When I read this story in Hurkos’ autobiography I found myself thinking of all those romantic poets and artists who had died in poverty because they found it impossible to concentrate on the dreary necessities of material existence.
There is obviously a close analogy.
All this seems to suggest that our brains possess extraordinary powers that most of us never have reason to use.
The problem of survival demands that we are tied down to the everyday world; if this were not so, we might all be calculating prodigies and psychics, and probably literary and artistic geniuses into the bargain.
But to phrase it this way suggests that it is a question of either/or: either we get rid of such unusual faculties or we lose our ability to survive.
But is the choice really as harsh as that?
I am inclined to doubt it.
Life for most of us is safer and more secure than at any other time in history.

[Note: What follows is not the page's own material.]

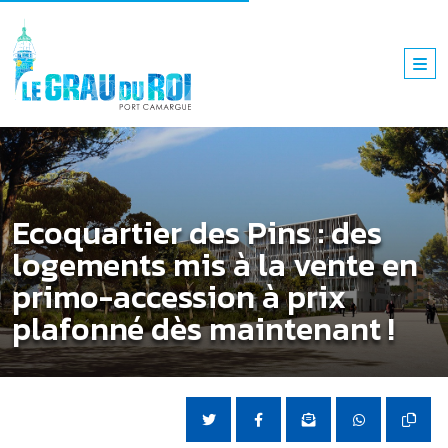
Ecoquartier des Pins : des
logements mis à la vente en
primo-accession à prix
plafonné dès maintenant !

Modern man is far less likely to be knocked down by a car than his ancestors were to be eaten by wild beasts or killed by their fellow men.
(Even as recently as the age of Dr Johnson, remote country houses were often besieged by gangs of ruffians who killed those who resisted and carried off everything of value.) Most of us have hours of leisure every week in which we might explore the possibilities of human consciousness.
No, the real problem is a force of habit so deeply ingrained that it would be better to refer to it as hypnosis.
If you force a chicken’s beak against the floor, then draw a chalk line straight in front of it, the chicken will be unable to raise its head when you let it go; for some odd reason it focuses attention on the chalk line, and becomes hypnotized by it.
We all suffer from a similar tendency; the moment we relax, habit induces a state similar to hypnosis, in which the attention becomes fixed on the external world.
Sartre wrote about the café proprietor in
Nausea:
‘When his café empties, his head empties too.’
But it is not confined to the illiterate or unintelligent.
There is a story told of the famous mathematician Hilbert.
Before a dinner party, his wife sent him upstairs to change his tie; when, after an hour, he had still not reappeared, she went to see what had happened; he was in bed fast asleep.
He explained that as soon as he had removed his tie, he had automatically taken off the rest of his clothes, put on his pyjamas and climbed into bed.